Thank you for this article describing your view of...

2009-08-27T07:35:39.859+01:00

Thank you for this article describing your view of tagging the universe.

Unfortunately this example also shows the difficulties of this endeavour, namely the discoverablity of objects via their about tag.
In this case you used the ISBN number which, while I cannot offer any better attribute of books, is not very suitable.
Firstly, your formatting included one hyphen. Why one? ISBN numbers are highly structured (read up on it on Wikipedia) and hyphens are usually used as separators between the parts of an ISBN but not everywhere and not consistently. So maybe it would have been better to just drop all hyphens and make it easier for others to discover the object even if they don't know how exactly you entered it.

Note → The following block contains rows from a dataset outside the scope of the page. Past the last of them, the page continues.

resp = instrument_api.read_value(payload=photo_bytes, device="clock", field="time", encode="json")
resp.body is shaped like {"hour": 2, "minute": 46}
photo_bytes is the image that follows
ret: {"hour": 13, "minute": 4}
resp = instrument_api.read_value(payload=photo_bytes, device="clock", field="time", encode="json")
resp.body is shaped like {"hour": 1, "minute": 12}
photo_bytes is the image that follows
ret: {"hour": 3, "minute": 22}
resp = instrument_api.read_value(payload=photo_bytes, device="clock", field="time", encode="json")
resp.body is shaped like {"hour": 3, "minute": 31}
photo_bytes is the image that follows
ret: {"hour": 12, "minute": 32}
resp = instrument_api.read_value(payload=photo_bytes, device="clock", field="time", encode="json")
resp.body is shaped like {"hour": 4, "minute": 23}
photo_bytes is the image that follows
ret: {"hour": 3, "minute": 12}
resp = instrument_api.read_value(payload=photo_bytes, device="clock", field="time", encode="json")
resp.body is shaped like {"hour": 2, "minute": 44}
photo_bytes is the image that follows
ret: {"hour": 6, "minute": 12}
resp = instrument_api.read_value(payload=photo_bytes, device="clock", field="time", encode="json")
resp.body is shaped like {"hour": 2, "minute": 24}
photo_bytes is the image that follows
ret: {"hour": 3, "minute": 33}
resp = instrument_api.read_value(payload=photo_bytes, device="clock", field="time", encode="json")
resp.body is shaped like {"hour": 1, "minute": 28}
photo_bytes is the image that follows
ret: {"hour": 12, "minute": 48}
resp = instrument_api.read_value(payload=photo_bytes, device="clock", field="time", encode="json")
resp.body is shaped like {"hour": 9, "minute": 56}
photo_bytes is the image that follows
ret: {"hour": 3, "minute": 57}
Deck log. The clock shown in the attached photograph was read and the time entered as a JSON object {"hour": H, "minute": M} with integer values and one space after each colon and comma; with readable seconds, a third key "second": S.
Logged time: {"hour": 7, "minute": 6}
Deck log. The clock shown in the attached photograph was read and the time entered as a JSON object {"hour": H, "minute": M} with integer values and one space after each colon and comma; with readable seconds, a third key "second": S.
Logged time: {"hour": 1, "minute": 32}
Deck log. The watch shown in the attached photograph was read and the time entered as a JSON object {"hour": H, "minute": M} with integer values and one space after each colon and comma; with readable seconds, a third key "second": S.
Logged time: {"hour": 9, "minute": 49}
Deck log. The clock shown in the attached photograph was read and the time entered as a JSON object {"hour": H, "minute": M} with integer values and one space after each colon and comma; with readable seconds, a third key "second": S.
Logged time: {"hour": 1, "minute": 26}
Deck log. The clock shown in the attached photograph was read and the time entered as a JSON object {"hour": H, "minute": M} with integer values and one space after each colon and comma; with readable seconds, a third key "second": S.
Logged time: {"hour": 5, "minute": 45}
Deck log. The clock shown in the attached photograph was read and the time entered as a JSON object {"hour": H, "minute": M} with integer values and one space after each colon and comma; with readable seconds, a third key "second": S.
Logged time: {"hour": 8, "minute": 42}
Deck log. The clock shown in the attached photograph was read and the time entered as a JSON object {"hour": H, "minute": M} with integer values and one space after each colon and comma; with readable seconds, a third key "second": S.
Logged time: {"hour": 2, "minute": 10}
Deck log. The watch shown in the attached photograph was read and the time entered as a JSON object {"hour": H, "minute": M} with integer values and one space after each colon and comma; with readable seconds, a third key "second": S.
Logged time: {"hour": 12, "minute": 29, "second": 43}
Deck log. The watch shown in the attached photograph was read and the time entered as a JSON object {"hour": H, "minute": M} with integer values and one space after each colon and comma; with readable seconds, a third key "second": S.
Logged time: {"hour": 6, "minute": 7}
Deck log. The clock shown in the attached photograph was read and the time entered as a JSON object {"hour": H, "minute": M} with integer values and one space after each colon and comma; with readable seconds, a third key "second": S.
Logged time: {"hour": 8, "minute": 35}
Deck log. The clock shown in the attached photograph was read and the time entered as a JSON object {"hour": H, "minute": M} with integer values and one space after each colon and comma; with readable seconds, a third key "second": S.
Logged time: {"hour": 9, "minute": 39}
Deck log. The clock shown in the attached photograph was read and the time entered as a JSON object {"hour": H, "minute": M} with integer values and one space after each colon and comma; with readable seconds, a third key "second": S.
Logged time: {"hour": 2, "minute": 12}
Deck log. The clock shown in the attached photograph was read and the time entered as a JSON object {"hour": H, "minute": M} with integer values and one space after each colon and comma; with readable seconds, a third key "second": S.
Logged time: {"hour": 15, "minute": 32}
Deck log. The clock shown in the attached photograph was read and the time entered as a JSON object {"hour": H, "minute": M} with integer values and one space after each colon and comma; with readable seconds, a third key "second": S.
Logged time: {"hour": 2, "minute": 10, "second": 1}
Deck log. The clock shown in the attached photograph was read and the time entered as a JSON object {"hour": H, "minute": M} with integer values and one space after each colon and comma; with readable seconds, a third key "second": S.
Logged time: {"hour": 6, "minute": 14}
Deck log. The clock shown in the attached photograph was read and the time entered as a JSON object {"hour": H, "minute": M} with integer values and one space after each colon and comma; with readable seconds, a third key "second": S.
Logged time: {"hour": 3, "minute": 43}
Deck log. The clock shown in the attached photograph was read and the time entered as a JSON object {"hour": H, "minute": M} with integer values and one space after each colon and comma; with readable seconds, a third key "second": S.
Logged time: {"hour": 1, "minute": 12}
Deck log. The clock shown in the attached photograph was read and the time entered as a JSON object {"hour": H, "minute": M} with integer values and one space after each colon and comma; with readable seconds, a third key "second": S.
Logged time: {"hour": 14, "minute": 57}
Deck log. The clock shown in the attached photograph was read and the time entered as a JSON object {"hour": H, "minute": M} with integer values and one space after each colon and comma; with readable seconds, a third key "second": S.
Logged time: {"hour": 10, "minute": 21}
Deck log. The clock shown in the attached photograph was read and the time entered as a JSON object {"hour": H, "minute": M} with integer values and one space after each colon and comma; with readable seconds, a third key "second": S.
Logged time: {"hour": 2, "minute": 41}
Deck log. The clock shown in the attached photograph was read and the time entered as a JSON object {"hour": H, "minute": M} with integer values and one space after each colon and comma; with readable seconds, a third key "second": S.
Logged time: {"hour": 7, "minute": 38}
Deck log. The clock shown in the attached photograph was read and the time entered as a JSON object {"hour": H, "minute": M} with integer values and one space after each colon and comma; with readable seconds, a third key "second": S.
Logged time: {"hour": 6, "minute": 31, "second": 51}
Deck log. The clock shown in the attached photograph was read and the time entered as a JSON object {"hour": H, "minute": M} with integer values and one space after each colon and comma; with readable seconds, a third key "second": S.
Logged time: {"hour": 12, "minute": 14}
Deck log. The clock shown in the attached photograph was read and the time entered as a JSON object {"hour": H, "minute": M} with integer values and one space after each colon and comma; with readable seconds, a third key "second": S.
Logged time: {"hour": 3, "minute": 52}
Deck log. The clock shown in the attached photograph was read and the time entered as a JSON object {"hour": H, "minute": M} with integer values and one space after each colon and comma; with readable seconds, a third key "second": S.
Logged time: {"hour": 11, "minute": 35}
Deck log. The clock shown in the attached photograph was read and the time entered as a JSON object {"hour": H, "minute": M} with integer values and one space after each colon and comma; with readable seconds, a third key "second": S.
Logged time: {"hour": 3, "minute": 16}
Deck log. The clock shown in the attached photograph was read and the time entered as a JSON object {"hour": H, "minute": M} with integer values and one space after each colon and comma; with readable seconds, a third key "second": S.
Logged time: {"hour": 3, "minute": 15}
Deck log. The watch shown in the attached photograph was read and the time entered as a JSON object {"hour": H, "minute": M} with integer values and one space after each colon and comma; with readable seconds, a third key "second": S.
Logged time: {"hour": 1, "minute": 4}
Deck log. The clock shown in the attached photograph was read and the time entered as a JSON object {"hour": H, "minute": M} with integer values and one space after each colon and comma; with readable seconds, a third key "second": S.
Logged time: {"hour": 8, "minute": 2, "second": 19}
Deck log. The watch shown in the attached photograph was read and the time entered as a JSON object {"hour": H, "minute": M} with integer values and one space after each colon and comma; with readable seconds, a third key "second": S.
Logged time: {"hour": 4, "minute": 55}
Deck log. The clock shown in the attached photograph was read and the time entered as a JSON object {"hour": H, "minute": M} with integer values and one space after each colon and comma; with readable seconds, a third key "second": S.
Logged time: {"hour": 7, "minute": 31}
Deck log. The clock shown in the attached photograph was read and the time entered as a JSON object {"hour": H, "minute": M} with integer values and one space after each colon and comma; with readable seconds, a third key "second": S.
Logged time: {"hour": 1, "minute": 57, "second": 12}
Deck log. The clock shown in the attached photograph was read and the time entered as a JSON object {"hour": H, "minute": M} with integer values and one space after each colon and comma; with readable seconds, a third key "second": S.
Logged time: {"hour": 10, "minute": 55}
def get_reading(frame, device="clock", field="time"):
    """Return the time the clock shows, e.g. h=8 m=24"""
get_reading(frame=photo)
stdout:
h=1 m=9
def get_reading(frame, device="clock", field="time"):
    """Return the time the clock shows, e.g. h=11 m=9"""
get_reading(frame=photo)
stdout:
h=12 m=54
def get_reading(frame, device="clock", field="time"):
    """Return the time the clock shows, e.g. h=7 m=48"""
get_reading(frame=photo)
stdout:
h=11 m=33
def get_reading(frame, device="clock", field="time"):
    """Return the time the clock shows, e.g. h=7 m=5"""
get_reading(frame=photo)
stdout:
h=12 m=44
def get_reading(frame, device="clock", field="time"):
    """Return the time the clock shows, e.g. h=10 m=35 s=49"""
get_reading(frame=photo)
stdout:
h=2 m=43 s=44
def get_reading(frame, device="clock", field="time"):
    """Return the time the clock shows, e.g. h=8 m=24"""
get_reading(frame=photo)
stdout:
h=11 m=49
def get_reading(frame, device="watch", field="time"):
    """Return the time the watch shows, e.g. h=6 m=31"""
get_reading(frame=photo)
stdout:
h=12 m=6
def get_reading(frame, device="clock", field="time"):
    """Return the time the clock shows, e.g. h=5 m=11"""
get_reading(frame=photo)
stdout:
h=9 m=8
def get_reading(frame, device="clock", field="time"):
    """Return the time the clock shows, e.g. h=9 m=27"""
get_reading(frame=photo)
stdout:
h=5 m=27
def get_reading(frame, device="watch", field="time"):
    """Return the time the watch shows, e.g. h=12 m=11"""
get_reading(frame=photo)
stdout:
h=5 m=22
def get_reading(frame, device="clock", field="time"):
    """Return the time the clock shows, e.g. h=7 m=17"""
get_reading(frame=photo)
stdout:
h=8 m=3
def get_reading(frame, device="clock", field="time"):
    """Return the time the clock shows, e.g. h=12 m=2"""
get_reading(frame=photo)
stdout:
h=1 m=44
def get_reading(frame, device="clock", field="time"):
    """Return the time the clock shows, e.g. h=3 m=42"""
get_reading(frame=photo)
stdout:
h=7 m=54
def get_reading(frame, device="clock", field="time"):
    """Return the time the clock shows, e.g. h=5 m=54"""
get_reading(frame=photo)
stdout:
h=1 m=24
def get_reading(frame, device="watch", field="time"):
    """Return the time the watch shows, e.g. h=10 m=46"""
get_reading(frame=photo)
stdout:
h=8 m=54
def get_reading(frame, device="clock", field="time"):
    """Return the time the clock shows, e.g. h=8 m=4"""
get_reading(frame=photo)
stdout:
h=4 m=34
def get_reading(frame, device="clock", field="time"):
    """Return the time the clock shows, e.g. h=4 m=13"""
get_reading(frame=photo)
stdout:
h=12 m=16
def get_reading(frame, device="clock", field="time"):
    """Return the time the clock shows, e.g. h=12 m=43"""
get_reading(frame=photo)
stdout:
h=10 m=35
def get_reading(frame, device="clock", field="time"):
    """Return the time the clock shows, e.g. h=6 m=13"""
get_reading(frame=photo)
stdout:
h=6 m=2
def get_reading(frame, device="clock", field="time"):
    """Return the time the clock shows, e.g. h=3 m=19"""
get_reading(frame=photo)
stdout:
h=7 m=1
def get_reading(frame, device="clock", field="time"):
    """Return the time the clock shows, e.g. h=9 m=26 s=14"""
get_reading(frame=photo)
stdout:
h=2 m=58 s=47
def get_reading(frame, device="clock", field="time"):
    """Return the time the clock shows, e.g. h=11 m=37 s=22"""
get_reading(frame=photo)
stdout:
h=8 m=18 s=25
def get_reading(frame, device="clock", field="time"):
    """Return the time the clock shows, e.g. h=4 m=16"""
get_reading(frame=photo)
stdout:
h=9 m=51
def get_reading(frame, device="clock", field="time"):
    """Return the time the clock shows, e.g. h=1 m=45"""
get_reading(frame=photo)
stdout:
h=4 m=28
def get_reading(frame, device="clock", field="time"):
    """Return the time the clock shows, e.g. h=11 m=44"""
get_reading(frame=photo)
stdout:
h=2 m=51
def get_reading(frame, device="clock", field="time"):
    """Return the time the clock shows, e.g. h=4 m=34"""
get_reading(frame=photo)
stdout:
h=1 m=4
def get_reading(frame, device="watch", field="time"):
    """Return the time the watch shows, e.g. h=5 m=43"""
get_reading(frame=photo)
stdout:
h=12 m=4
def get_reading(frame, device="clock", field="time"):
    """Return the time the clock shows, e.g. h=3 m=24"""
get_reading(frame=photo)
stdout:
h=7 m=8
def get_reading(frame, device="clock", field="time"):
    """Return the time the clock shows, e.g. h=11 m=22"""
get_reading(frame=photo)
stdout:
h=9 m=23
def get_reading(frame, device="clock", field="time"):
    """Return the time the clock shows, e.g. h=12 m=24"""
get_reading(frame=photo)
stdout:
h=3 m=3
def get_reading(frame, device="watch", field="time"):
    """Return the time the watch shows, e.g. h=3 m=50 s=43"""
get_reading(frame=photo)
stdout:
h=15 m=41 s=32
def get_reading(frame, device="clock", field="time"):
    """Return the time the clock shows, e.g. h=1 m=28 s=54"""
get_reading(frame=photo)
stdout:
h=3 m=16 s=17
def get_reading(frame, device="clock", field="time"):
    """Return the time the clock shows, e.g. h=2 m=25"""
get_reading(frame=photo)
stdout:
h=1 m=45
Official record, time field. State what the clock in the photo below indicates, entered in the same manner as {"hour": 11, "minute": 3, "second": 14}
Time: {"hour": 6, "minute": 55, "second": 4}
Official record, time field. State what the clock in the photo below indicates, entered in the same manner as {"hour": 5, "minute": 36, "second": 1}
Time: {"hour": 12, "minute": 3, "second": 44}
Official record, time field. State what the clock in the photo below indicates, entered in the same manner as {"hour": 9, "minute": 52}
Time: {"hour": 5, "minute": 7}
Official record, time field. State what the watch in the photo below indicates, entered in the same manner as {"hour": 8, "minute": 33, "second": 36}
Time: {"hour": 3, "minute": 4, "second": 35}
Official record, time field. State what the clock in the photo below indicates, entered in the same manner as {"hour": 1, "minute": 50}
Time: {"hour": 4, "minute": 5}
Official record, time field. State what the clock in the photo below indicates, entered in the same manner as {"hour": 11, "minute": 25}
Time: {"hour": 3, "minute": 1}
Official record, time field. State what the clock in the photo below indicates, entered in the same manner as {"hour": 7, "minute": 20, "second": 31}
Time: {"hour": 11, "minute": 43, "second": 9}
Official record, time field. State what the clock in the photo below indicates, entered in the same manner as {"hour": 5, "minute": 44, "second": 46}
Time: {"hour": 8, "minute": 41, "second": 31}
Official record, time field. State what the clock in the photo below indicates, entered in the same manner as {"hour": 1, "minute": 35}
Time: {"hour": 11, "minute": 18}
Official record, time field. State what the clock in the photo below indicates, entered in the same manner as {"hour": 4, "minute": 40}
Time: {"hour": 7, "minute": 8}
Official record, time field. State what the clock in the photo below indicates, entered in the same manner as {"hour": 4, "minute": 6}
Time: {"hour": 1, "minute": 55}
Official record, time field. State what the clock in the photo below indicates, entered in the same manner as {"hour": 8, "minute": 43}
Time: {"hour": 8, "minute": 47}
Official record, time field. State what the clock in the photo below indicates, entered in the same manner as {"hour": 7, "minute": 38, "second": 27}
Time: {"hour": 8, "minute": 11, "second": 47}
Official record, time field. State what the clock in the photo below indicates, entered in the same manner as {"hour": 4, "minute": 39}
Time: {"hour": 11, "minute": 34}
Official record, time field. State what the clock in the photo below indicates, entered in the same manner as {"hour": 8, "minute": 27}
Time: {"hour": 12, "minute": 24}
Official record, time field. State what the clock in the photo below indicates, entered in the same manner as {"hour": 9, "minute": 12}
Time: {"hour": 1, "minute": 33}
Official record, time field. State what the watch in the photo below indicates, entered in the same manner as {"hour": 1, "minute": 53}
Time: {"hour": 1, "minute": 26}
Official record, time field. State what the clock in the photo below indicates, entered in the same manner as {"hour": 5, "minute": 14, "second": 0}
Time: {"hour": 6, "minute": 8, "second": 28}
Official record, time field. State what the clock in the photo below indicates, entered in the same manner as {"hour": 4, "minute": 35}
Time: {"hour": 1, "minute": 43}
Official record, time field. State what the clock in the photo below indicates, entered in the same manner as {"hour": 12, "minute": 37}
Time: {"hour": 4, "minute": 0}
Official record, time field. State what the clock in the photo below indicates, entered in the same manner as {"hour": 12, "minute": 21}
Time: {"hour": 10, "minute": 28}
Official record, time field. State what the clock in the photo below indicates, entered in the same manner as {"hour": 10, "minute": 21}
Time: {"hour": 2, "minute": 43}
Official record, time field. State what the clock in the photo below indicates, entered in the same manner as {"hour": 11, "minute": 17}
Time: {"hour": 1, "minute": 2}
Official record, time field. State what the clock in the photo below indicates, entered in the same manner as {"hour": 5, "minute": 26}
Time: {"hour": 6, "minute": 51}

Secondly, there are two kinds of ISBN -- 10 digit and 13 digit. IIRC I have seen books that had both printed on them. Now, as I understand it, you can convert a 10-digit version to a 13-digit by prefixing it with "987" but will users trying to find the object for their book know that?

Thirdly and most importantly ISBNs identify a publisher's version of the work. I hope we can agree that Mr Douglas's classic work is basically the same (at least for the purpose of general review that you outlined), no matter if you have the British version, the US version, a version part of an omnibus edition, etc. But all these will have different ISBNs (case in point: my HHGTTG copy's number is 0-671-52721-5).

So this begs the question if you should have made the ISBN a regular tag (list valued so one can associate more than one ISBN with a work)?

Thanks for that Nick, very useful. The most intere...

2009-08-27T01:41:03.077+01:00

Thanks for that Nick, very useful. The most interesting part for me was your attempt to set down some conventions for tag semantics and value ranges. I sense a disturbance in the (evolutionist) force, a glitch in the biological matrix, etc, etc. As the speaker said: order, order, order!